Excerpted data
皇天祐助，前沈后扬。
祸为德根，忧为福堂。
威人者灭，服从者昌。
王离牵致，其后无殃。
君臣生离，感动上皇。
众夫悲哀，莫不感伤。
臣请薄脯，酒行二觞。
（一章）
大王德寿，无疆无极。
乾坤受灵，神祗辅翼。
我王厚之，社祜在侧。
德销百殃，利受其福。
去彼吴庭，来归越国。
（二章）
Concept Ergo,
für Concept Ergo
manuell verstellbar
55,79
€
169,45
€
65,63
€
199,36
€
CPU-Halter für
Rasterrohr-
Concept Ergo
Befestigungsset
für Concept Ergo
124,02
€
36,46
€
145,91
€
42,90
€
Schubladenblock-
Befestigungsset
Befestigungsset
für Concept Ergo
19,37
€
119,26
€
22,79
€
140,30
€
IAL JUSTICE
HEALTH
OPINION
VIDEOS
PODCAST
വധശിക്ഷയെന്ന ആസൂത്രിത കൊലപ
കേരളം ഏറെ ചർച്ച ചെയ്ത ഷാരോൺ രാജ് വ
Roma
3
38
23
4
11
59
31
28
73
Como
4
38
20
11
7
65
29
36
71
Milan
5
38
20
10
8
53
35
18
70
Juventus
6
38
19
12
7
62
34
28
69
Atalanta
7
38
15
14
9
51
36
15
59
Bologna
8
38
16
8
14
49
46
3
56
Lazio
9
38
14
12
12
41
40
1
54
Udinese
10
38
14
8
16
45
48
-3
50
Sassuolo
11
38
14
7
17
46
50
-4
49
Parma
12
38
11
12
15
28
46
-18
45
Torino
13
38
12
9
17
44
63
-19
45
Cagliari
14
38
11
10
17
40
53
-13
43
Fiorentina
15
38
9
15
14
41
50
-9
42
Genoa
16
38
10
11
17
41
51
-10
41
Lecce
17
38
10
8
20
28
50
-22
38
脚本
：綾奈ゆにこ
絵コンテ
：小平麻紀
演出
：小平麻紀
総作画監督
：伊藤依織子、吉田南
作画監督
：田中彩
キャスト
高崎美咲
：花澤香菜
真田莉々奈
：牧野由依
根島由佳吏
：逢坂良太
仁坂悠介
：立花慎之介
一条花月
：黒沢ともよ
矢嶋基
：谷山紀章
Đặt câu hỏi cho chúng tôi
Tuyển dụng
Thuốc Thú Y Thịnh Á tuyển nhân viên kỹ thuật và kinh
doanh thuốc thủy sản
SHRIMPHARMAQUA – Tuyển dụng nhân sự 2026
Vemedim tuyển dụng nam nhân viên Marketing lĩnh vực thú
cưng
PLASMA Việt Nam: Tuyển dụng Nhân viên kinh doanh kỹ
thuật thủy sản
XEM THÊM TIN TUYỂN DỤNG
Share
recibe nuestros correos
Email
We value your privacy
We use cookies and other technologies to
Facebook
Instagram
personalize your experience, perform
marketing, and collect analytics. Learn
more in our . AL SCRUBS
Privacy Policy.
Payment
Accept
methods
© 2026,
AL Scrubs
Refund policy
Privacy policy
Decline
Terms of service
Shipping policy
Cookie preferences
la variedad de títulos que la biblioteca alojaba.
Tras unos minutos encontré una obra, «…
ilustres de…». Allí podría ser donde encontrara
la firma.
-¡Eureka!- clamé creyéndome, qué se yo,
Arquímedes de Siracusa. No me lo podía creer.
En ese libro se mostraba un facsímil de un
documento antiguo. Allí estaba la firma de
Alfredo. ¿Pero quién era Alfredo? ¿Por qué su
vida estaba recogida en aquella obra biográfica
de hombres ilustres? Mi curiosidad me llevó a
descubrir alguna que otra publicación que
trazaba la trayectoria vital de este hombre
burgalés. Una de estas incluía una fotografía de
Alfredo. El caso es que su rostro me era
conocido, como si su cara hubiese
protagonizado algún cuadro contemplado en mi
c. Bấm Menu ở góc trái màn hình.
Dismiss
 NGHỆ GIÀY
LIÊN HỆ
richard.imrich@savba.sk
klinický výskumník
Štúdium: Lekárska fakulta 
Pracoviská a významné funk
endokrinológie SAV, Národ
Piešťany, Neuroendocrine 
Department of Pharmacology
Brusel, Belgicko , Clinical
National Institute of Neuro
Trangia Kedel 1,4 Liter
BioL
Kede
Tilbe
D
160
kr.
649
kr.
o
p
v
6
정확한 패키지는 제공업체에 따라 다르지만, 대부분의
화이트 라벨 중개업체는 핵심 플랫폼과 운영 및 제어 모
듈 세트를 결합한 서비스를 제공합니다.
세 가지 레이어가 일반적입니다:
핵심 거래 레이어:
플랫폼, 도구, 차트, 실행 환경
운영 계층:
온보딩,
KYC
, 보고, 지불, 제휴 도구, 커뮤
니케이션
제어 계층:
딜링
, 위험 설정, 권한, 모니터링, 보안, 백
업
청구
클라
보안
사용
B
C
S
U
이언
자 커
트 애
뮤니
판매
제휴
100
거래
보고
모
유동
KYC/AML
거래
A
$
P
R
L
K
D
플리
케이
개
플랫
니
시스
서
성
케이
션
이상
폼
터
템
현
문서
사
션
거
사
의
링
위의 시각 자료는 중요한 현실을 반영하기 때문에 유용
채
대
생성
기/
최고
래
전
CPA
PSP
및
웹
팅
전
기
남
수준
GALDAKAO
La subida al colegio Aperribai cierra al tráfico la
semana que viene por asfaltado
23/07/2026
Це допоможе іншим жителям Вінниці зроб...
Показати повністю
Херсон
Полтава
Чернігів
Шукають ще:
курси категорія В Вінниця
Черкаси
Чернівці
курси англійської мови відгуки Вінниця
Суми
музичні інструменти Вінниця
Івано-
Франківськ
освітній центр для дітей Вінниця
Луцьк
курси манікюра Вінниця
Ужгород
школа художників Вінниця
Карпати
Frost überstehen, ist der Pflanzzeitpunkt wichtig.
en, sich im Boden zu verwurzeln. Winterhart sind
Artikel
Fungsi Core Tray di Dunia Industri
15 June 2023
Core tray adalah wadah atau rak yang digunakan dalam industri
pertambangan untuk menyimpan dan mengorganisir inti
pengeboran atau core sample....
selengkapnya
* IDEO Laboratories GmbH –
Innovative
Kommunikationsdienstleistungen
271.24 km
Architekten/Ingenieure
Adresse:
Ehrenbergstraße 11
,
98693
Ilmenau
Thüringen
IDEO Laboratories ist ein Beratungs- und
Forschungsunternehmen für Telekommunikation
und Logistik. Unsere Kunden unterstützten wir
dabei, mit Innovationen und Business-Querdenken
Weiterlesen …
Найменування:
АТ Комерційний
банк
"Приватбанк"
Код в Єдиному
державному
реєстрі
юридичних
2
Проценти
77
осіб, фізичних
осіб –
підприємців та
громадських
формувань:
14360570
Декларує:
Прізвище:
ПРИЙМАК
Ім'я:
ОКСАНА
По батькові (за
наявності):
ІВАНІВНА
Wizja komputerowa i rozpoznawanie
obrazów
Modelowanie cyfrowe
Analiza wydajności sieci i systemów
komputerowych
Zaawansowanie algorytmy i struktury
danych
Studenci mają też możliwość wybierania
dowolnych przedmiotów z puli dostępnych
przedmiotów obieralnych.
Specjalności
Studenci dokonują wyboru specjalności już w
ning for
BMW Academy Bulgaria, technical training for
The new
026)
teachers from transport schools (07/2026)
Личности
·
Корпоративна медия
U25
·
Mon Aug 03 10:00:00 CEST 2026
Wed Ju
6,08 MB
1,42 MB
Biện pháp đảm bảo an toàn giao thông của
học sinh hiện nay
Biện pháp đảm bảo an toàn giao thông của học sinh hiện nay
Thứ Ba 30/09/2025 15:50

Your objective
Where a line in the records above contains the word "ilustres", copy that line.

Response below
ilustres de…». Allí podría ser donde encontrara
de hombres ilustres? Mi curiosidad me llevó a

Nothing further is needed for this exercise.